The reason (I think) is that this problem is very similar to problems like the traveling salesman problem. Until unless you try all the combinations, there is no way to know which attributes will add upto the threshold.
There seems to be no clever trick that can solve this class of problems.
Still there are many optimizations that you can do to the actual code.
Try sorting the data according to the attributes. You may be able to avoid processing some values from the list when you find that a higher value cannot satisfy the threshold (so all lower values can be eliminated).
If you're using C# there is a fairly good generics library here. Note though that the generation of some permutations is not in lexicographic order
Here's a recursive approach to count the number of these subsets: We define a function count(minIndex,numElements,minSum) that returns the number of subsets of size numElements whose sum is at least minSum, containing elements with indices minIndex or greater.
As in the problem statement, we sort our elements in descending order, e.g. [3,3,2,1], and call the first index zero, and the total number of elements N. We assume all elements are nonnegative.

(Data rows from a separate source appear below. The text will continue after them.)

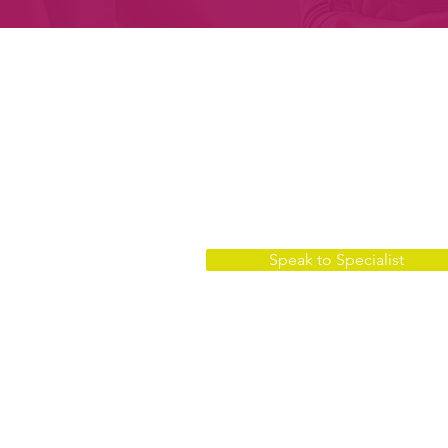
Bring your Business to
Talk to our experts and see what is the
best plan for you and your company.
Speak to Specialist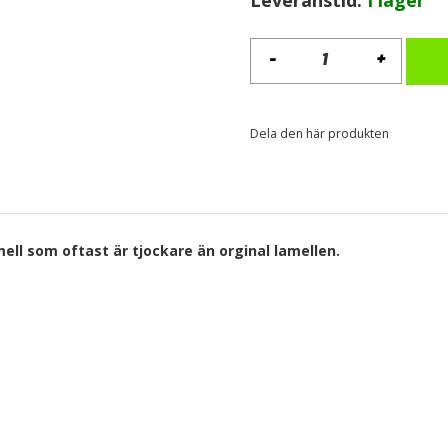
-
+
Saab
9000
85-
93
Dela den här produkten
215mm
0,5mm
mängd
ell som oftast är tjockare än orginal lamellen.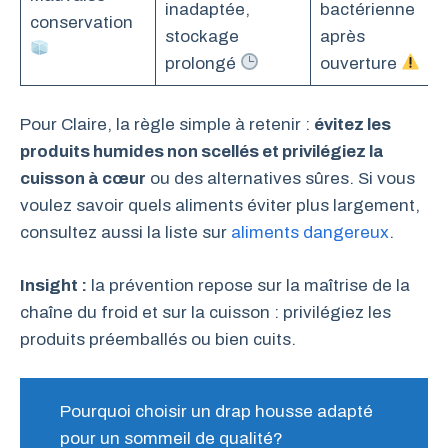
inadaptée,
bactérienne
conservation
stockage
après
prolongé
ouverture
Pour Claire, la règle simple à retenir :
évitez les
produits humides non scellés et privilégiez la
cuisson à cœur
ou des alternatives sûres. Si vous
voulez savoir quels aliments éviter plus largement,
consultez aussi la liste sur
aliments dangereux
.
Insight :
la prévention repose sur la maîtrise de la
chaîne du froid et sur la cuisson : privilégiez les
produits préemballés ou bien cuits.
Pourquoi choisir un drap housse adapté
pour un sommeil de qualité?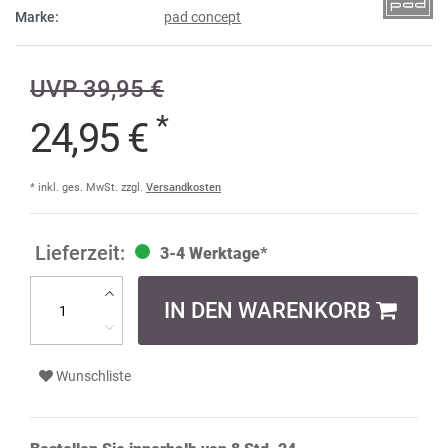
Marke:
pad concept
UVP 39,95 €
*
24,95 €
* inkl. ges. MwSt. zzgl.
Versandkosten
3-4 Werktage*
IN DEN WARENKORB
Wunschliste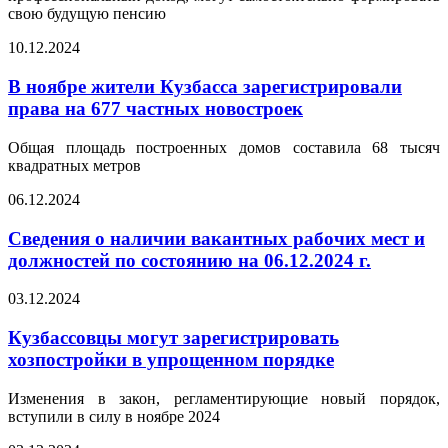
свою будущую пенсию
10.12.2024
В ноябре жители Кузбасса зарегистрировали
права на 677 частных новостроек
Общая площадь построенных домов составила 68 тысяч
квадратных метров
06.12.2024
Сведения о наличии вакантных рабочих мест и
должностей по состоянию на 06.12.2024 г.
03.12.2024
Кузбассовцы могут зарегистрировать
хозпостройки в упрощенном порядке
Изменения в закон, регламентирующие новый порядок,
вступили в силу в ноябре 2024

To find all 2-subsets whose sum is at least 5, we call count(0,2,5).
Sample Code (Java):
int count(int minIndex, int numElements, int minSum)
{
int total = 0;
if (numElements == 1)
{
// just count number of elements >= minSum
for (int i = minIndex; i <= N-1; i++)
if (a[i] >= minSum) total++; else break;
}
else
{
if (minSum <= 0)
{
// any subset will do (n-choose-k of them)
if (numElements <= (N-minIndex))
total = nchoosek(N-minIndex, numElements);
}
else
{
// add element a[i] to the set, and then consider the count
// for all elements to its right
for (int i = minIndex; i <= (N-numElements); i++)
total += count(i+1, numElements-1, minSum-a[i]);
}
}
return total;
}
Btw, I've run the above with an array of 40 elements, and size-8 subsets and consistently got back results in less than a second.